If it were me, I wouldn’t keep repeating what wasn’t working.[/quote]
In my case, I tried switching it up. I went to barbell curls, EZ Curls, Cable curls etc. I’d come back to the DB curls a little weaker and eventually stall at 60 lbs again. Maybe it’s mental.
I don’t think everybody needs to be freaking out about the fact that his lateral raises aren’t going up… maybe it’s just me, but I find that the lift just doesn’t increase by crazy amounts unless you are using looser form/gaining fat too quickly (and is definitely better utilized as a pump exercise, as opposed to a power exercise)…
My two cents, thought, would be switch up the movement… strict DB laterals, looser DB laterals (will allow you to lose much more weight, but some might argue this is just the result of the way the weight is distributed differently - usually closer to body), etc.
Edit: Not to shit on progression - I understand that it is important, but it might be slower for lateral raises and more reliant on major jumps in variations of ones OH pressing, for instance…
Edit #2: Just noticed OP’s routine… scratch what I said until the full routine is posted b/c it looks odd upon first glance…
i did BBB ramp 1 and gained a good amount of strength- lifts went to Squat 315x6, Bench 225x4. then i did ramp 2 of BBB and didnt gain anything. (skipped super growth because i needed a change of pace… thats probably why i didnt gain anything) Now ive gone back to a normal BB type split and ive been getting weaker! i did lose a couple of pounds because i slacked on my eating for a couple days.
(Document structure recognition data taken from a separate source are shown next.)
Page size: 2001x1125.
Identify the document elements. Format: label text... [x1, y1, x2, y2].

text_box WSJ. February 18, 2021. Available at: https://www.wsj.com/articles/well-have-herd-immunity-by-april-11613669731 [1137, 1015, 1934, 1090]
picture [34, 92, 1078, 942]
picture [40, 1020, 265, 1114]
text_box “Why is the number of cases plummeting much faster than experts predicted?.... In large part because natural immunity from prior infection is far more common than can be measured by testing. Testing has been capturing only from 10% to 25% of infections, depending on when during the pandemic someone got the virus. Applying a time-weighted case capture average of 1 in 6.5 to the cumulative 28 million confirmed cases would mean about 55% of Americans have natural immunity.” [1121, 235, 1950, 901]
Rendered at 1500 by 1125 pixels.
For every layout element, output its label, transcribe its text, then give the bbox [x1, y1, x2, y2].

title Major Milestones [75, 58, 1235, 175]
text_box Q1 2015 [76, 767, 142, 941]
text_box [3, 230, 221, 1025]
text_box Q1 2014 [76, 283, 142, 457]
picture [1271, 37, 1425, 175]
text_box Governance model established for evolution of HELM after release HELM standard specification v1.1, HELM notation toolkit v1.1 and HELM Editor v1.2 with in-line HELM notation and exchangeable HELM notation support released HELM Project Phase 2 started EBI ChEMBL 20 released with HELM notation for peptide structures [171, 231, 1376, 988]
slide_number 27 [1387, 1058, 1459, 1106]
But now im back to eating big and ive actually gotten weaker. This week= squat 315x3 and bench 225x2. Not sure what to make of this. Im starting at a new gym on monday though, so i’m considering using the 5/3/1 progression model on my main lifts. Or maybe i should do BBB and stick just to ramp 1 this time…hmmm
I wouldn’t be concerned with lateral raise weight, more feeling the motion where it’s supposed to target. Maybe its time to switch to db raise? or cable raises? Are you doing anything for rear delts?
[quote]DoubleDuce wrote:
In 5/3/1 when you stall, you take a step or 2 backwards (3-4 steps forward, 1-2 steps back is steady progress)
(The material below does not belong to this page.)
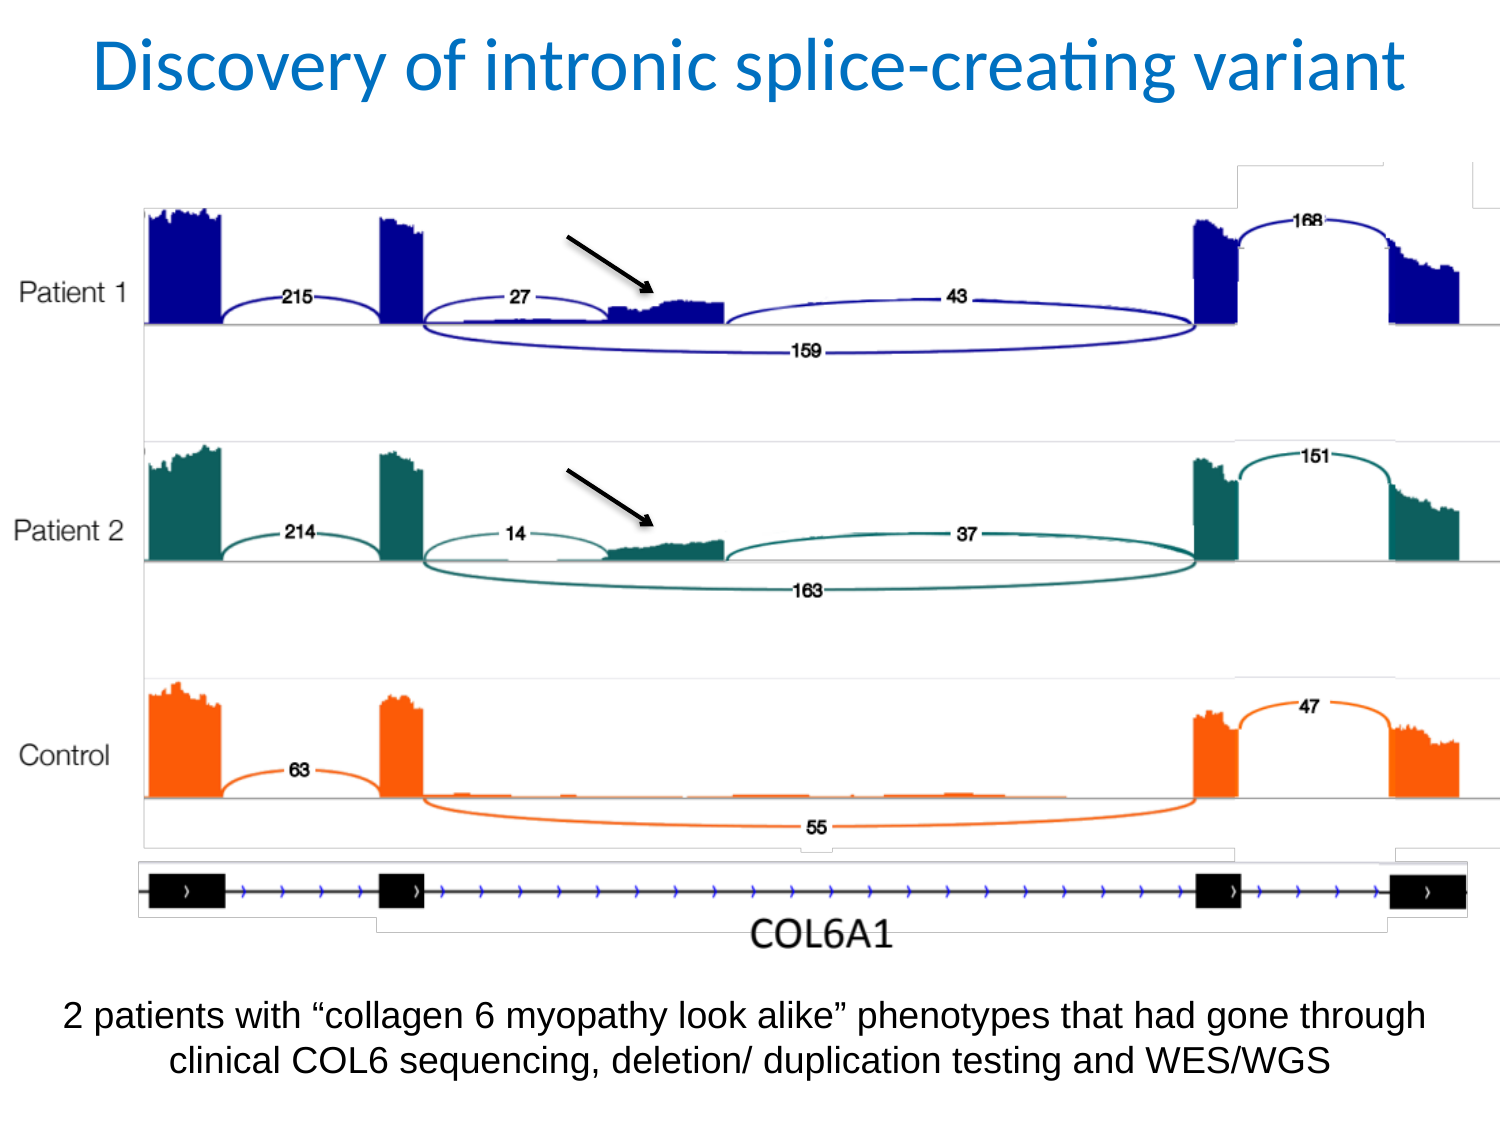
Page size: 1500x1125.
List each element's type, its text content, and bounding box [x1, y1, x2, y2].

In something like DC you ditch the exercise and come back to it later. By then you should be able to reset and get farther than you did before.
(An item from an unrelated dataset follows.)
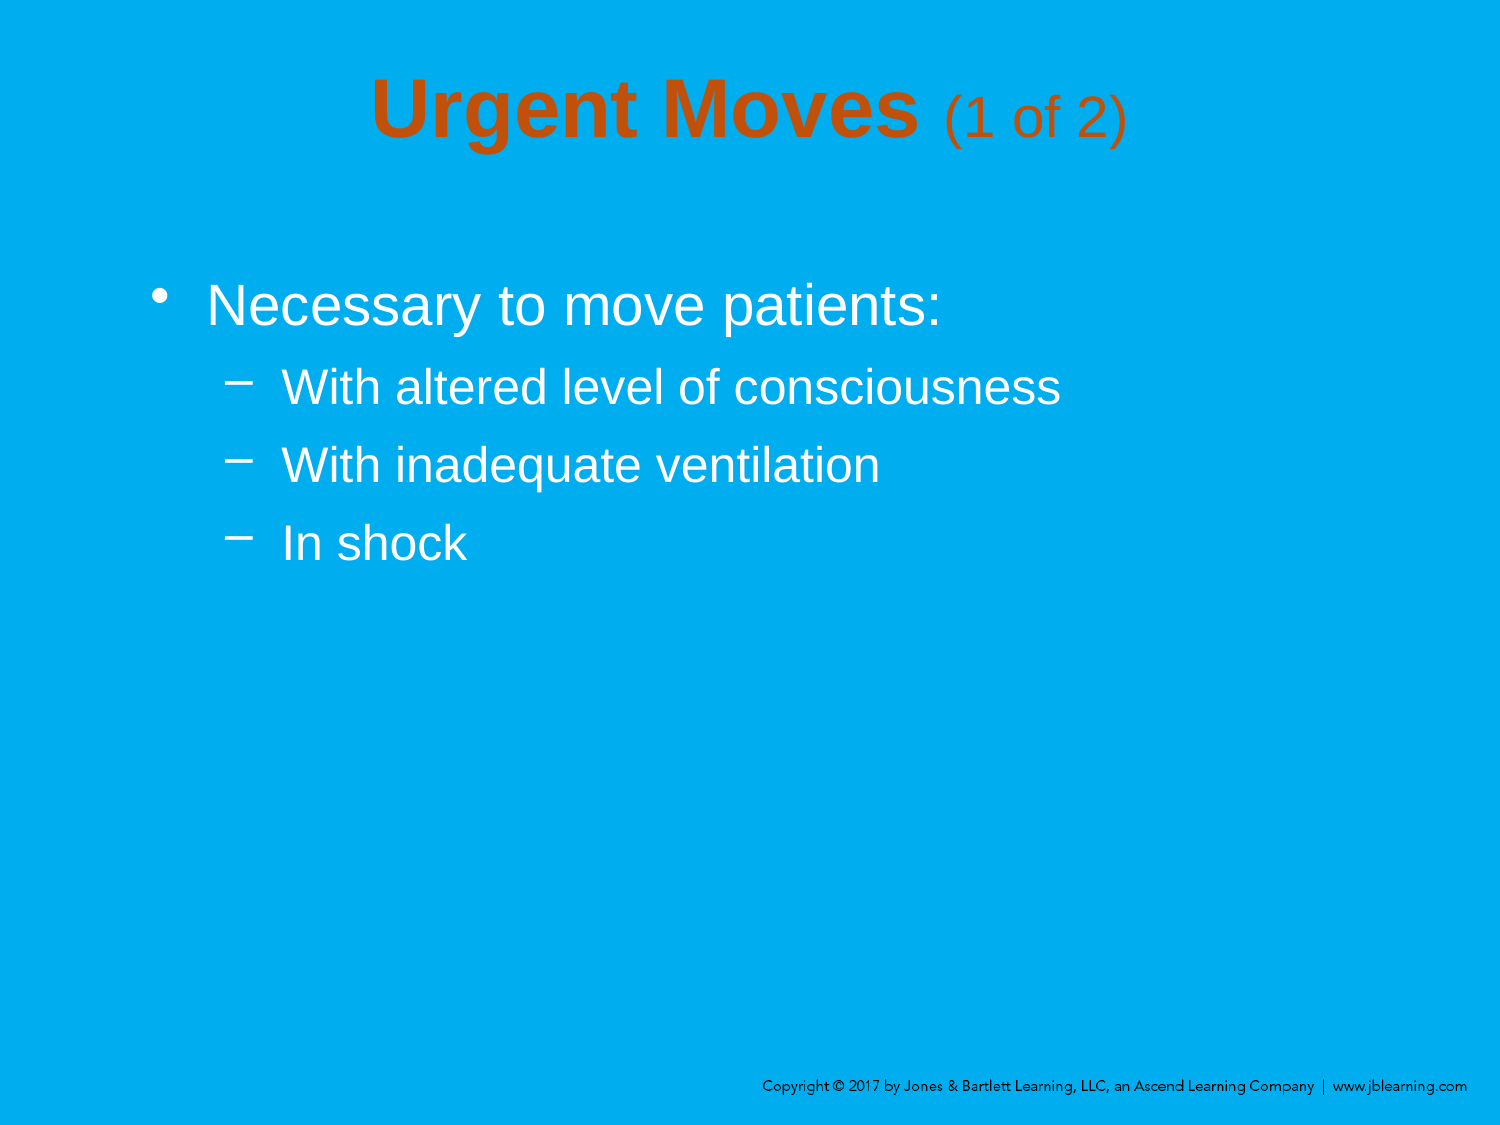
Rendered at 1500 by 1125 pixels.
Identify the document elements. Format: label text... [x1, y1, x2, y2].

title Urgent Moves (1 of 2) [112, 37, 1388, 188]
list Necessary to move patients: With altered level of consciousness With inadequate ventilation In shock [112, 237, 1388, 1025]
If it were me, I wouldn’t keep repeating what wasn’t working.[/quote]
In my case, I tried switching it up. I went to barbell curls, EZ Curls, Cable curls etc. I’d come back to the DB curls a little weaker and eventually stall at 60 lbs again. Maybe it’s mental.[/quote]
try switching to hammers curls for a while go heavy maybe 6 rep max.
[quote]jwesus wrote:
I wouldn’t be concerned with lateral raise weight, more feeling the motion where it’s supposed to target. Maybe its time to switch to db raise? or cable raises? Are you doing anything for rear delts?[/quote]
I occasionally do reverse flies for rear delts, but it’s not a regular part of my routine.
It sounds like most people haven’t seen a lot of growth from isolated delt work?
[quote]jwesus wrote:
I wouldn’t be concerned with lateral raise weight, more feeling the motion where it’s supposed to target. Maybe its time to switch to db raise? or cable raises? Are you doing anything for rear delts?[/quote]
I occasionally do reverse flies for rear delts, but it’s not a regular part of my routine.
It sounds like most people haven’t seen a lot of growth from isolated delt work?
[/quote]
My shoulders are having dramatic improvements…My shoulder workout is all isolation exercises and if I press it’s the last movement I am doing…ton of lateral and cable variations…
Like Jwesus said, weight is of little concern, the contraction, feel, pump etc., is more important to me…Honestly besides my ego on the big compounds, weight doesnt matter much to me anymore…its all about the reps, control, form, contraction pump etc…I still lift heavy as hell though, dont get that wrong, you need both.